Ни троцкисты, ни Каменев с Зиновьевым не поддерживали эти идеи. Они сомневались в том, что, как говорил Зиновьев, «можно ли окончательно построить социализм и закрепить социалистический строй в одной стране, и притом не в такой стране, как Америка», без «завершения строительства социализма в международном масштабе». Они также считали, что НЭП уже выполнил свои задачи и пора усилить давление на крестьянство, чтобы государство получило средства для скорейшей индустриализации как главного условия построения социализма. НЭП, по их словам, создает условия для оживления буржуазных слоев. В партию вместе с «духом НЭПа» проникают «буржуазные идеи», и время от времени наблюдается «отход от марксизма» — как в случае выдвижения теории о построении социализма в одной, отдельно взятой стране.

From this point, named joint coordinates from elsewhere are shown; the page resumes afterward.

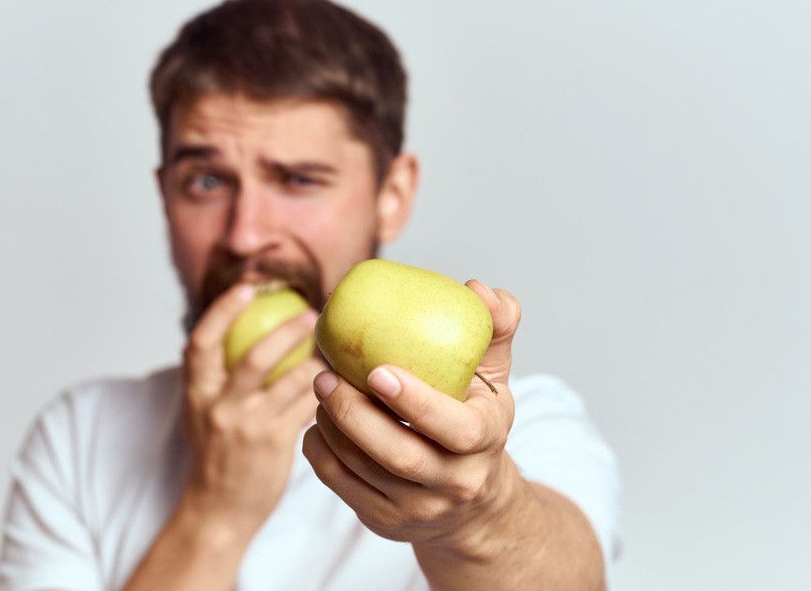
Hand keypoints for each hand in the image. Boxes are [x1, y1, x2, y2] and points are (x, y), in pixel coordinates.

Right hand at [181, 283, 324, 533]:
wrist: (218, 509)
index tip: (248, 288)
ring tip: (333, 349)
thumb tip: (243, 327)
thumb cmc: (217, 452)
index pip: (201, 341)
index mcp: (196, 392)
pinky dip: (324, 391)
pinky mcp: (275, 444)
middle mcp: (218, 407)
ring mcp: (247, 427)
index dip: (222, 310)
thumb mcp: (203, 411)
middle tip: (313, 314)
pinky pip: (307, 407)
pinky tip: (338, 383)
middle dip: (288, 331)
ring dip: (316, 361)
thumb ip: (218, 375)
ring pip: (292, 381)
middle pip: (255, 357)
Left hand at [302, 281, 521, 553]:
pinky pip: (342, 487)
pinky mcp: (385, 521)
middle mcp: (455, 482)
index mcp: (485, 439)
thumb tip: (480, 289)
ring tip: (319, 390)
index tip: (377, 370)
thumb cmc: (475, 420)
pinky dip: (321, 453)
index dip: (415, 402)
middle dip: (354, 414)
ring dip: (332, 428)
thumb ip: (494, 328)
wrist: (472, 503)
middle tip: (325, 376)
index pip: (454, 428)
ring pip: (363, 471)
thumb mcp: (493, 377)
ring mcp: (419, 508)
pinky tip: (316, 424)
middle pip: (397, 454)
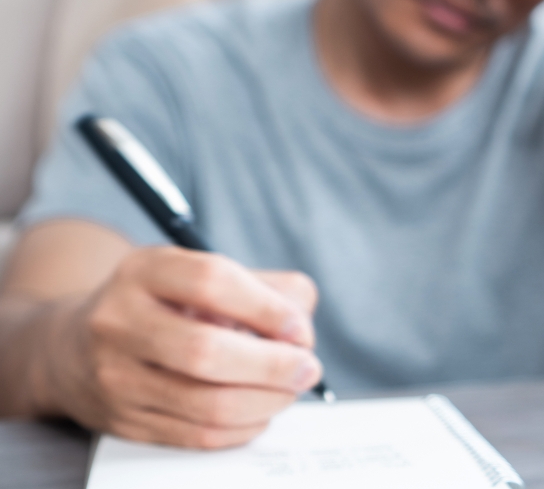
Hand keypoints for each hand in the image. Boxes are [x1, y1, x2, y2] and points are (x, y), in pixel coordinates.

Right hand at [40, 248, 321, 448]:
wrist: (74, 347)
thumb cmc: (164, 307)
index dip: (267, 309)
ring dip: (266, 401)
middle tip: (307, 368)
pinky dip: (243, 427)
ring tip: (289, 391)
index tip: (300, 329)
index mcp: (145, 270)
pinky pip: (196, 435)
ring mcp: (114, 375)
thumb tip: (301, 324)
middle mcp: (119, 320)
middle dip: (273, 366)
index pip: (212, 282)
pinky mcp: (121, 420)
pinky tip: (260, 412)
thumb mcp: (203, 275)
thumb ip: (265, 288)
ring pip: (206, 403)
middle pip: (207, 351)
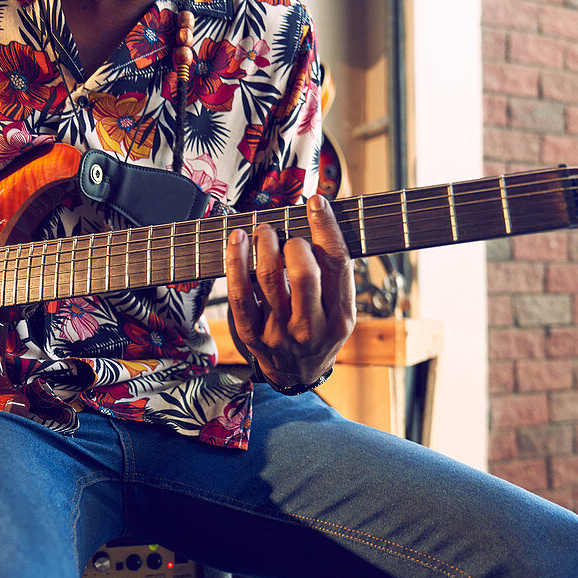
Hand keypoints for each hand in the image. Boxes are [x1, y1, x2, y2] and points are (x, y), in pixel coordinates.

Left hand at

Вскоре после партконференции Зиновьев опубликовал в «Правде» статью «Философия эпохи». В ней он критиковал имущественное неравенство, которое, по его словам, с введением НЭПа все усиливалось и усиливалось, а воззрения Бухарина называл «мелкобуржуазными». Однако Пленум ЦК 23–30 апреля одобрил именно «правый» курс Сталина и Бухарина. Вообще, любопытно, как стремительно меняли свои политические позиции партийные руководители. Бухарин, «левый коммунист» в 1918 году, теперь стал «правым». «Правый» в 1917 году Каменев все больше смещался вместе с Зиновьевым «влево», к Троцкому. Троцкий, который когда-то стоял между меньшевиками и большевиками, вообще оказался на самом «левом» фланге. Ну а «правоцентрист» Сталин середины 20-х годов в начале 30-х оказался уже «левее» самого Троцкого.
Вторая проблема была в борьбе за власть между членами «тройки». Каменев и Зиновьев постепенно начинали чувствовать, что Сталин все больше и больше отодвигает их на второй план. Он был «своим» для партийного аппарата, для которого теория «построения социализма в одной стране» подходила куда больше, чем беспокойные интернационалистские амбиции его конкурентов.
Складывающаяся оппозиция под руководством Зиновьева и Каменева опиралась на ленинградскую партийную организацию. Поэтому ее в итоге и назвали «ленинградской оппозицией». Зиновьев сумел сохранить в Ленинграде немало преданных себе людей. В отличие от Каменева, который раньше активно «чистил» московский партийный аппарат от троцкистов, а когда сам перешел в оппозицию, то вдруг выяснилось, что, как злорадно писал Троцкий, «рядовая масса московских коммунистов угрюмо молчала», и «при первых попытках сопротивления Сталину Каменев повис в воздухе». Так что оппозиция организовывалась на основе ленинградцев. К ним и примкнул Каменев, а еще — Крупская и Георгий Сокольников.
На XIV съезде партии в декабре 1925 года с отчетом ЦК впервые выступил Сталин, с содокладом от оппозиции — Зиновьев. Впрочем, он в основном критиковал Бухарина, то и дело ссылаясь при этом на Ленина. Каменев должен был выступить с докладом «Очередные вопросы хозяйственного строительства», но доклад отменили, так как «тов[арищ] Каменев не выражает линию Центрального Комитета». Однако он все же выступил, и его выступление, состоявшееся 21 декабря (как раз в день рождения Сталина!), взорвало более или менее спокойное течение съезда. Каменев заявил, что в партии «начинает складываться теория, которую мы находим принципиально неправильной и направляющей партию по неправильному пути». «Вы можете нас за это обругать, можете наказать; можете открыть по нам огонь, можете сказать, что мы — очень плохие люди, но это не остановит нас перед тем, чтобы сказать, в чем, по-нашему, заключается та ошибка, на которую партию пытаются толкнуть, чтобы сказать, кто пытается партию на этот неправильный путь толкнуть», — сказал Каменев. Чем дальше он говорил, тем больше его выступление пытались прервать криками с места. До его выступления зал вел себя гораздо спокойнее. «Товарищи, до тех пор, пока я стою на этой трибуне, вы меня не заставите замолчать, как бы громко ни кричала кучка товарищей», — парировал Каменев.